Perhaps someone who actually knows a bit about this can weigh in.

After finishing a glass of tea, I occasionally dump the ice cubes into various pots containing house plants. It seems like an efficient, slow-release watering system.

And as the ice cubes in question are made from softened, filtered water, I don’t see how it can hurt the plants.

But questions arise. Is there a chance doing this will induce some sort of botanical hypothermia? Will the plants think we are experiencing sudden climate change?

There’s more. Would any trace amounts of sugar on the ice cubes promote plant obesity? Would it discourage them from enjoying a healthy, active lifestyle? And would a microscopic amount of leftover lemon juice constitute citrus-flavored herbicide?

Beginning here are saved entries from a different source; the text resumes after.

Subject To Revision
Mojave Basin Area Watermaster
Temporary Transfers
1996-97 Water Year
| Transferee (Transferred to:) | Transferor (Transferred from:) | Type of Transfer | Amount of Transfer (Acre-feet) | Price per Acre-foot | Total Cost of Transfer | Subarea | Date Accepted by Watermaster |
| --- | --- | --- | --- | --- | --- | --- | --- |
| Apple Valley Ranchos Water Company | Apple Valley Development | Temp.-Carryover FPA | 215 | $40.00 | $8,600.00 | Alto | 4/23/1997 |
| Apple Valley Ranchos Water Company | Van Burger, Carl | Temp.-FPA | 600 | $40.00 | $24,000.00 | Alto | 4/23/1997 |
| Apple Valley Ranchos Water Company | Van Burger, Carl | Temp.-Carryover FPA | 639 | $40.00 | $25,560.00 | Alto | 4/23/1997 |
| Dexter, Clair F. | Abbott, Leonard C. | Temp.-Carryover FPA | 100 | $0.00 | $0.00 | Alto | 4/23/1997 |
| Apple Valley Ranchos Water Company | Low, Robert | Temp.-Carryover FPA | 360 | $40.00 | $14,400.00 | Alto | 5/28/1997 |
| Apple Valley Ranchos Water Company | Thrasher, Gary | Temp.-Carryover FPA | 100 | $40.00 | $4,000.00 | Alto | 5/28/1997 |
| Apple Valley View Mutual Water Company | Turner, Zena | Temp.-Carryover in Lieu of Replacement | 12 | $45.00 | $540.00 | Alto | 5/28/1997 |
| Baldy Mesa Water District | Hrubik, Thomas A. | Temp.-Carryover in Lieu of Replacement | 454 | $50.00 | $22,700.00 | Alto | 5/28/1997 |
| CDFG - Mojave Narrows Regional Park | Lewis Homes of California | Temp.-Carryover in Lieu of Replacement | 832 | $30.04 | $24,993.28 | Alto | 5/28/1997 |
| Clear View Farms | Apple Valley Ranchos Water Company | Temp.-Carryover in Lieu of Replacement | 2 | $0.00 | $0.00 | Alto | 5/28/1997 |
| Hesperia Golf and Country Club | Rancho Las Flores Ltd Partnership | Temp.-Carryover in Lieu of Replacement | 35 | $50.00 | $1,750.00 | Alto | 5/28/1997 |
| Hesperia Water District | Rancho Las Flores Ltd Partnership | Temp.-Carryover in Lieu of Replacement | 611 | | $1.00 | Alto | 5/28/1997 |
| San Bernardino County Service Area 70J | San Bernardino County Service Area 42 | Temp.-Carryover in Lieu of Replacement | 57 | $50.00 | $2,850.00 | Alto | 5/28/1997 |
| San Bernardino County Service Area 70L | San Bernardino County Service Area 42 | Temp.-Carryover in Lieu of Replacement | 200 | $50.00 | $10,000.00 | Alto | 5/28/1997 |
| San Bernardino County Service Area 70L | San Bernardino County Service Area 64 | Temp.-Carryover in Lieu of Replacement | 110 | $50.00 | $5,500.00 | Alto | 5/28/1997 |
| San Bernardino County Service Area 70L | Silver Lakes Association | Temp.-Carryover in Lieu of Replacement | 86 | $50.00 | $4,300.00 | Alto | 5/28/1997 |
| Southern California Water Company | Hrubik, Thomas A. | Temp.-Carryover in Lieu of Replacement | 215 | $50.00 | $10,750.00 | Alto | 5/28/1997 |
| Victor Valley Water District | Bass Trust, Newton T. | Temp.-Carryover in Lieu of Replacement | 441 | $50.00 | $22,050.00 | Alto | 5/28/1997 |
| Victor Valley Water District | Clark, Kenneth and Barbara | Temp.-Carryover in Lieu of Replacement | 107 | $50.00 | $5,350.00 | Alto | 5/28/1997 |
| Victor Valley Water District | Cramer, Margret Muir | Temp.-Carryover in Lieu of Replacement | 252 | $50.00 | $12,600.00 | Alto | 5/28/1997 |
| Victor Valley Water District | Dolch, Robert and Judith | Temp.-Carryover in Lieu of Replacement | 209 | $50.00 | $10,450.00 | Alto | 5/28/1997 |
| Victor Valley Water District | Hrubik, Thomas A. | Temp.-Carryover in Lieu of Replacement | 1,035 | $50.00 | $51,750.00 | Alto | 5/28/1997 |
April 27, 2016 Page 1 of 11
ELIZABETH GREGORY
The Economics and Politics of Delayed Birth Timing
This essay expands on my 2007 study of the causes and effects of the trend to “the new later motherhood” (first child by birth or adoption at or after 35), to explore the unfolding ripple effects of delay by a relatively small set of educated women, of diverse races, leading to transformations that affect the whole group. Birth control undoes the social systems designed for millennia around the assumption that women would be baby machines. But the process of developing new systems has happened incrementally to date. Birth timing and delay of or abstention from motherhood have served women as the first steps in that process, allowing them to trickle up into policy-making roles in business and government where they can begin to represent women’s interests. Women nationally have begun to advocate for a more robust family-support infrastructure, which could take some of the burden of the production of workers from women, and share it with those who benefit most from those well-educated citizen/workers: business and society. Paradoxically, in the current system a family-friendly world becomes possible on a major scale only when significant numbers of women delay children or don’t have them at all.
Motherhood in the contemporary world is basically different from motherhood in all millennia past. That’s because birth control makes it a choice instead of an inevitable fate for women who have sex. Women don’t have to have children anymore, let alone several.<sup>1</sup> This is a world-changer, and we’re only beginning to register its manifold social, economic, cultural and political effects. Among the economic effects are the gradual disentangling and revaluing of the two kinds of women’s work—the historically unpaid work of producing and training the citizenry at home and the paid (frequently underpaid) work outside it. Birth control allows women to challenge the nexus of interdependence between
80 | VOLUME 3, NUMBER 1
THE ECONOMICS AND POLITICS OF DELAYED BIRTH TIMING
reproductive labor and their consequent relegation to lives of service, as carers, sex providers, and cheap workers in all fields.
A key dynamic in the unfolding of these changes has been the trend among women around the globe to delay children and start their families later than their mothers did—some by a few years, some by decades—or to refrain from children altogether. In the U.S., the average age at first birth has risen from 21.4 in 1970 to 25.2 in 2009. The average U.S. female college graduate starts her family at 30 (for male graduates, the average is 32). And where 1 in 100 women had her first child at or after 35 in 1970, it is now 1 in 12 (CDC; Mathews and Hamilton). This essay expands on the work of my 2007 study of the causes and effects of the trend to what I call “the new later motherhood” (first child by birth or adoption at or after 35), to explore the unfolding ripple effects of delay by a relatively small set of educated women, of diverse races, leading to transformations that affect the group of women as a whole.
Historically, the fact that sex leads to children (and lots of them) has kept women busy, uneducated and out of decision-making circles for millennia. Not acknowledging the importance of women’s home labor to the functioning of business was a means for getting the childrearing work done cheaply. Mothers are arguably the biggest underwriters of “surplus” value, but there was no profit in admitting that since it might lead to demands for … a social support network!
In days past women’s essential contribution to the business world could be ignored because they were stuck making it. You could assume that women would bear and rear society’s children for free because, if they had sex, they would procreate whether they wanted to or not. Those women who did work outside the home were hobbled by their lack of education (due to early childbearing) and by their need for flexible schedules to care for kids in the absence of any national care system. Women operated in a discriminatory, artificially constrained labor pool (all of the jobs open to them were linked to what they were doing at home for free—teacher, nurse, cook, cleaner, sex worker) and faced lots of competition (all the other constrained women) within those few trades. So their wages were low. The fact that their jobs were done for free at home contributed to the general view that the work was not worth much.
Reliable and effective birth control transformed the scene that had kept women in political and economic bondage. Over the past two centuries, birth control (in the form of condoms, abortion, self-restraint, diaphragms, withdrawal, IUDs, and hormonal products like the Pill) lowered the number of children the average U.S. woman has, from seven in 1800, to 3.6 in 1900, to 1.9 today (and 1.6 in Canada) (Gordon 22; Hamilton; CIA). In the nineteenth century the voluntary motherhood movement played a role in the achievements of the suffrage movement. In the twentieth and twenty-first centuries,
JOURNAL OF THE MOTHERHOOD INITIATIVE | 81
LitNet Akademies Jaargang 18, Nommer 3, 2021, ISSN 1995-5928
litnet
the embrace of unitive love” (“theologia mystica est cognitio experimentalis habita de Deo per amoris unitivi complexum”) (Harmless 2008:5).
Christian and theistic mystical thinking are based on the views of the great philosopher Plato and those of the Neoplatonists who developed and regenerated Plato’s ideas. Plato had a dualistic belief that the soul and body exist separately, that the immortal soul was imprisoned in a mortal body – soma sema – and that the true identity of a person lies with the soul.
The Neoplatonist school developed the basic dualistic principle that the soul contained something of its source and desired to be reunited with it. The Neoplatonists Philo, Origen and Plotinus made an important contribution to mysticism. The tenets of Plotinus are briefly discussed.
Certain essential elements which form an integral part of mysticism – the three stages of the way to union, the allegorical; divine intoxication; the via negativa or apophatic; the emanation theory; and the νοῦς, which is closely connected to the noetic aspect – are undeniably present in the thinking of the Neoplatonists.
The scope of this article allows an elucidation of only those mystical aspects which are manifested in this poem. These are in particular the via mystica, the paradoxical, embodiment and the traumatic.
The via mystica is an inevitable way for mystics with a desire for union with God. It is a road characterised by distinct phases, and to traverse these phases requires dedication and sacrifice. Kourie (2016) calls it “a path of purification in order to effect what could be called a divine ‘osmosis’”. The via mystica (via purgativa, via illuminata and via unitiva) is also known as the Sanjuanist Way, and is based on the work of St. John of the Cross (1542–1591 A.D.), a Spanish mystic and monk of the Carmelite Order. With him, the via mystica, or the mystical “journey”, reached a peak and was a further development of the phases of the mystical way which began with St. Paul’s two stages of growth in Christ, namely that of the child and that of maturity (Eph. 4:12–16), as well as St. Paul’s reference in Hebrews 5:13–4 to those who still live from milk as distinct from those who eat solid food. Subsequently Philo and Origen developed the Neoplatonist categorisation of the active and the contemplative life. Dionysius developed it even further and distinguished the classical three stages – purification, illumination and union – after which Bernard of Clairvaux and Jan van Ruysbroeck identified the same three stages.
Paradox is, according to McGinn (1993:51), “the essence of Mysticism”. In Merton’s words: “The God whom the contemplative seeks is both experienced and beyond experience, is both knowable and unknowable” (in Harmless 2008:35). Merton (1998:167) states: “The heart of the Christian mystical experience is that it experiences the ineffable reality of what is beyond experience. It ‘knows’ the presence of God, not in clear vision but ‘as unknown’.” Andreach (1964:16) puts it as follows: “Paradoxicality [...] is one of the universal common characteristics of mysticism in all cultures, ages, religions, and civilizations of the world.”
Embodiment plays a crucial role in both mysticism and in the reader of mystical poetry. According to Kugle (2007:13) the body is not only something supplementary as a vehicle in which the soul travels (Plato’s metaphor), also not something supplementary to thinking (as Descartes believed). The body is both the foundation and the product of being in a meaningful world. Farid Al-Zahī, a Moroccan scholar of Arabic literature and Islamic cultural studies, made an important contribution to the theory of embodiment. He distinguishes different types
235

Surgery on stuffed animals: Mike Storms recalled that life-saving “head reattachment” procedures were common when his children were growing up.

These were necessitated by the fact that the kids often carried the stuffed animals by the neck. Eventually that body part would become worn and thin. Finally traumatic head/torso separation-injury would occur.

Fortunately, stuffed animals are remarkably resilient creatures. They can, with proper medical attention and hugs, recover and lead a full, rich life.

Just when she thought she had heard it all: A local second-grade teacher reported that one of her pupils told her last week that he had been absent the previous day because he had “slept on his finger wrong” and was unable to hold a pencil.

That’s what he said.

His teacher suspects the poor lad was nonetheless able to rally and bravely grip a video-game controller.

In any event, let’s hope he told his parents something better than that “finger” story to actually get out of school.

Suggested band name: Didn’t Need to Wear This Jacket.

Possible epitaph: Jill Murphy’s gravestone could feature a WSU cougar-head symbol and the wording “Wait ’till next year.”

Today’s Slice question: Has people hunching over their iPhones messed up your ability to read body language from a distance?